Disclaimer: o fic acaba no proximo cap e Furuba ainda não me pertence... Acho que eu não tenho mais esperança mesmo u.u

All I've Got

Is it getting better

Está melhorando

Or do you feel the same?

Ou você ainda sente a mesma coisa?

Will it make it easier on you

Vai ficar mais fácil pra você

Now you got someone to blame?

Agora que tem alguém pra culpar?

(…)

Did I disappoint you

Eu te decepcionei?

Or leave a bad taste in your mouth?

Ou deixei um gosto ruim na sua boca?

You act like you never had love

Você age como se nunca tivesse tido amor

And you want me to go without

E agora quer que eu continue sem nenhum

Well, it's too late

Bom, agora é tarde demais

Tonight

Essa noite

To drag your past out into the light

Para trazer o passado à tona

(…)

Did I ask too much?

Eu pedi demais?

More than a lot?

Mais que muito?

You gave me nothing

Você não me deu nada

Now it's all I got

E agora nada é tudo que tenho

We're one

Somos um

But we're not the same

Mas não somos o mesmo

We hurt each other

Machucamos um ao outro

"One" – U2

Segurava com firmeza a garrafa de vidro, enquanto derramava, em seu copo, porções generosas de bebida. Deu um sorriso, perguntando-se se seria o único a apreciar a festa.

Olhando em volta, podia dizer com segurança que sim. Pela primeira vez, não era ele o único a agir com cautela, calculando as falas e gestos daquele personagem que era perante o resto da família.

Por não ter ido até ali enclausurado apenas em seus próprios problemas tinha a capacidade de encarar o evento como o que realmente era: o ponto onde todos os conflitos, todas as mágoas de cada um dos juunishi, se entrelaçavam.

Num castelo de cartas, uma única carta colocada fora do lugar causa a queda da estrutura inteira. Numa vida, um dia, um gesto, uma única decisão era capaz de mudar tudo. Só o que ele vinha fazendo era tentar manipular decisões dos outros da maneira que fosse mais conveniente para si.

Censurável? Sem dúvida. Era essa a atitude que acabara por transformá-lo no pior tipo de pessoa: egoísta, dissimulado e nada confiável.

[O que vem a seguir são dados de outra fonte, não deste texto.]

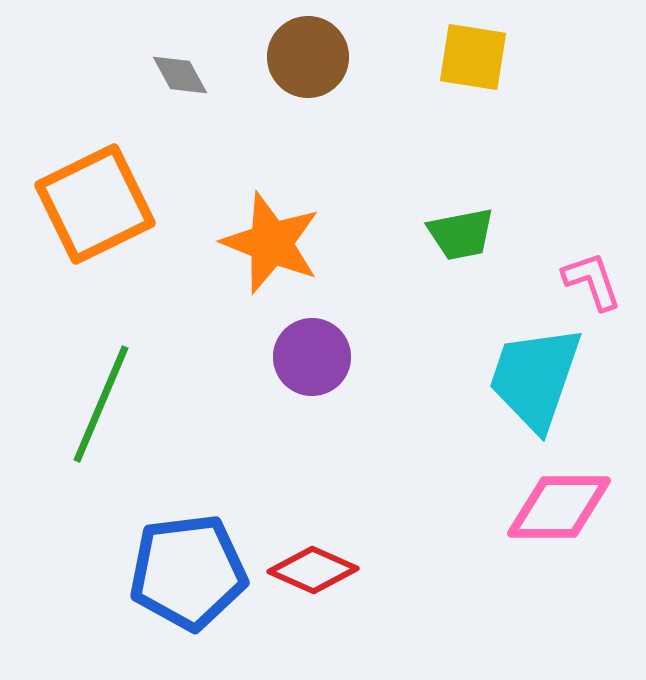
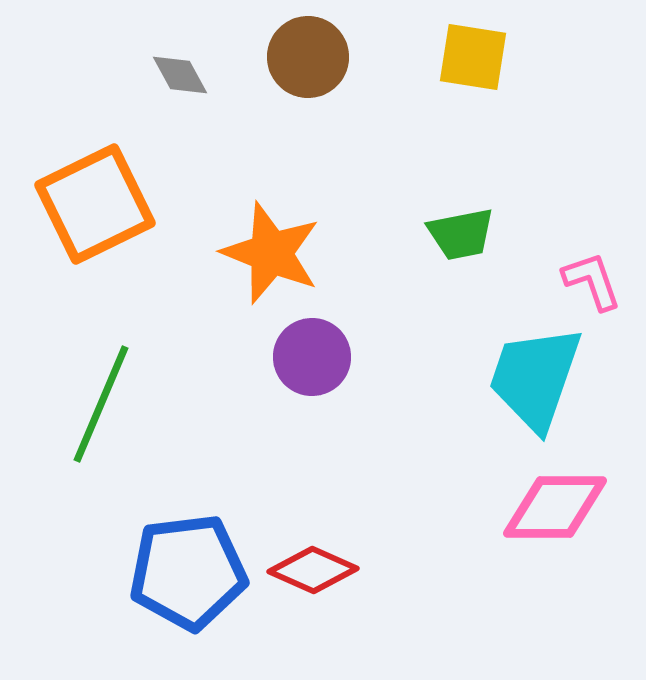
orange star: moved 10 px down
pink diamond: moved 4 px left
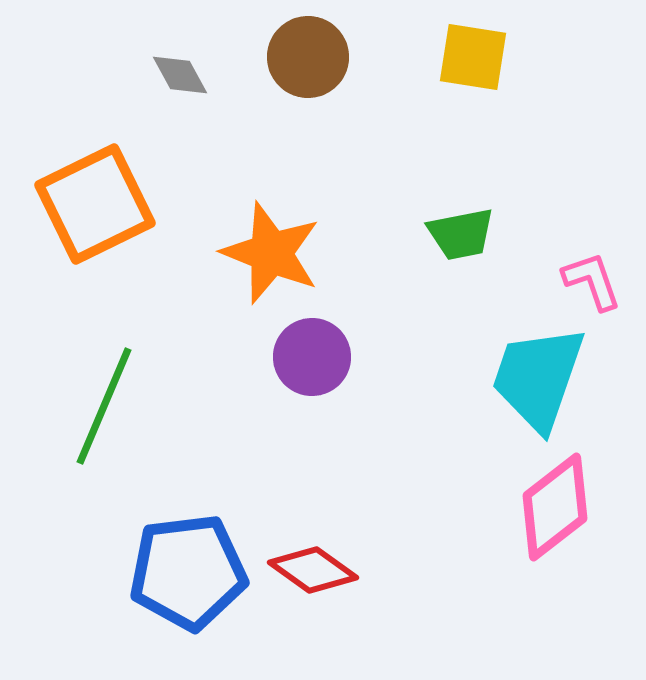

Desde o começo ele sabia que era aquele o preço a se pagar por correr atrás de um sonho distante, mas ainda a seu alcance.

Por isso, seu modo de agir era, acima de tudo, justificável.

Seu olhar não desgrudava da figura pequena e solitária de Akito. Seu desejo havia lhe aberto os olhos. Já não se sentia mais preso a medos, crenças ou maldições.

Apenas à única coisa que almejava mais que tudo. Acreditando que, no fim, valeria a pena.

xXxXx

Podia ver os olhos gris de Shigure sobre si. Manteve a própria expressão impassível, como se o desafiasse. Mas sabia tão bem quanto o Cão, que não havia mais motivos para fazê-lo. Ele estava certo. Em cada comentário sarcástico, cada palavra cruel, em cada sorriso arrogante; estava certo. Ela estava sozinha.

No fim, Shigure, e mesmo Ren, tinham razão a seu respeito. Aqueles laços da maldição nada tinham de verdadeiros ou duradouros. Ao observar a festa, podia ver seus juunishi cada qual em seu canto, cada qual com seus próprios problemas... Todos afastados.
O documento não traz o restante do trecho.